Madera Northcote in Melbourne is one such café. When Owner Pete Widdows established a coffee bar within his brother’s carpentry shop in 2021, sustainability was already at the heart of the business that made custom furniture from upcycled wood (‘Madera’ translates to ‘wood’ in Spanish). Looking for a roasting partner to supply the café, Veneziano was the clear choice for Pete.

“From my first conversation with the team at Veneziano I knew they were going to be as helpful as possible,” says Pete.

“I wanted to work with a roaster that put sustainability at the forefront, and Veneziano’s resources have helped Madera to achieve its own sustainability goals. If I have an idea or need advice on something, they’ve always got sound knowledge.”

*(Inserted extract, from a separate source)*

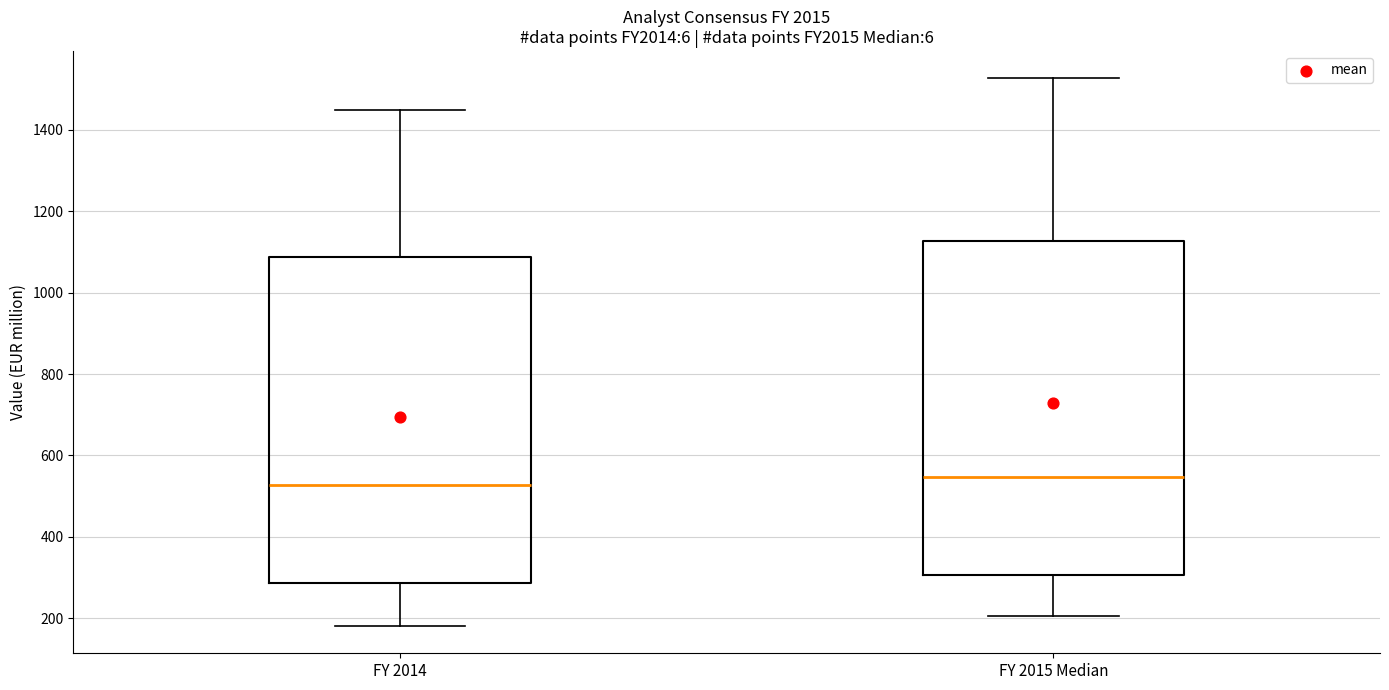

Where is the upper edge of the box for FY 2015 Median on the y-axis? The values are not printed on the chart, so give them approximately, as read against the axis.

1120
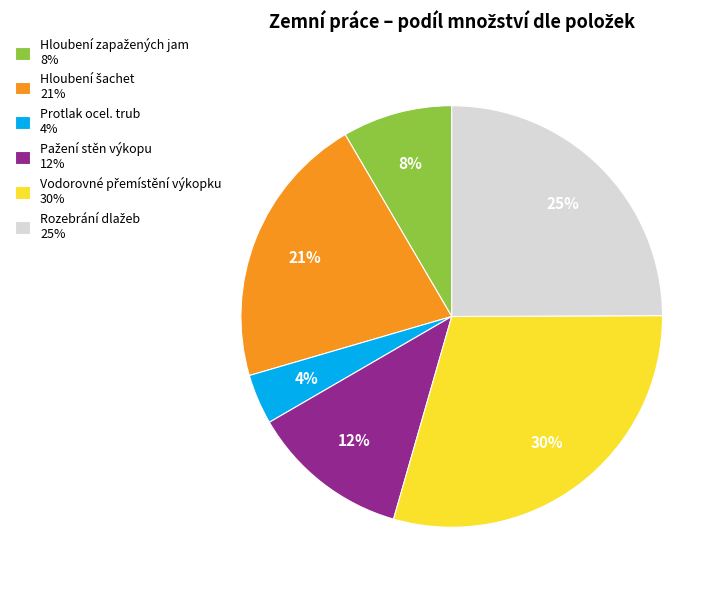

To the nearest percent, what is the difference between the largest and smallest slice percentages?

26%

The coffee shop is located just across the creek from CERES community environment park, so the local community is very supportive of Pete’s eco initiatives. As it opened during lockdown, at first it had to use single-use takeaway cups, but Pete approached the team at Veneziano for a solution that would align with Madera’s values.

“I told them I wanted to keep buying compostable cups from them, but we needed to find a way to dispose of them properly,” says Pete.

Veneziano helped Pete and team find the answer, which was adopting the Simply Cup scheme that provides a recycling station for both standard and compostable disposable coffee cups. Once the cups are collected, they’re used to make eco products such as environmentally friendly asphalt and concrete.

“In order to introduce these sustainable changes, we needed to raise the prices but didn’t want to pass on the additional costs to everyone that drank coffee – whether they used a reusable cup or not. We came up with the idea to add a 50c surcharge for each single-use cup,” he says.

“It’s worked amazing well. The local community have wholly embraced it and lots of customers have switched to reusables. In the past year, we’ve ordered far fewer compostable cups despite being significantly busier.”

Nick and Kate say Veneziano is committed to continue working alongside its café partners to find bespoke sustainable solutions for their setups, and believe that doing good for others only benefits business.